Yes, that's intentional (related to the discussion in https://github.com/icbi-lab/immunedeconv/issues/14). immunedeconv >= 2.0 is incompatible with the pipeline.

asifzubair commented 5 years ago

Hi @grst - Looking closely it seems the problem is with TIMER and not EPIC. Would you know why this might be happening? Thanks!

grst commented 5 years ago

The error seems to happen in lines 570-591 of the intermediate markdown file (_main.Rmd):

Quitting from lines 570-591 (_main.Rmd) 

Can you find the corresponding chunk and post it here?

asifzubair commented 4 years ago

Hi @grst . Apologies for getting back into this after so long.

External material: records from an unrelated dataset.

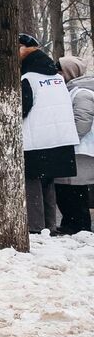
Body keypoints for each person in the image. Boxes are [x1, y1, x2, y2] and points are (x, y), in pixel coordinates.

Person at [21, 34, 80, 234]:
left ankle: (35, 226)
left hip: (36, 140)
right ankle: (50, 224)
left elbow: (22, 109)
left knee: (32, 184)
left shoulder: (28, 79)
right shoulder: (57, 78)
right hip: (60, 138)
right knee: (48, 183)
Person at [61, 56, 94, 235]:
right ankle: (74, 224)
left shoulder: (81, 92)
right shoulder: (74, 90)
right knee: (73, 190)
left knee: (77, 190)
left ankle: (79, 227)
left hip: (82, 150)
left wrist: (66, 137)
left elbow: (83, 121)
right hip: (79, 148)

This is the corresponding chunk (along with line numbers)

 569 ```{r, cache=TRUE, message=FALSE, echo=FALSE, warning=FALSE, results='hide'}
  570 timer_indications = rep("OV", ncol(schelker_ovarian$expr_mat))
  571 all_results_bulk = foreach(method = config$deconvolution_methods,
  572                            .final = function(x) {setNames(x, config$deconvolution_methods)}) %do% {
  573   deconvolute(schelker_ovarian$expr_mat, method, indications=timer_indications) %>%
  574     mutate(method=method) %>%
  575     mutate(source="bulk")
  576 }
  577 
  578 all_results_simulated = foreach(method=config$deconvolution_methods,
  579                                 .final = function(x) {setNames(x, config$deconvolution_methods)}) %do% {
  580   deconvolute(bulk_mean, method, indications=timer_indications) %>%
  581     mutate(method=method) %>%
  582     mutate(source="mean")
  583 }
  584 
  585 all_results = bind_rows(all_results_bulk, all_results_simulated) %>%
  586   # select(cell_type, `7873M`, `7882M`, `7892M`, source, method) %>%
  587   gather(donor, fraction, -cell_type, -source, -method) %>%
  588   spread(source, fraction)
  589 
  590 res_methods_validity$all_results = all_results
  591 ```

EDIT: Sorry, I just realised that I didn't post the complete chunk. Will do that asap. EDIT2: Updated to include the whole offending chunk.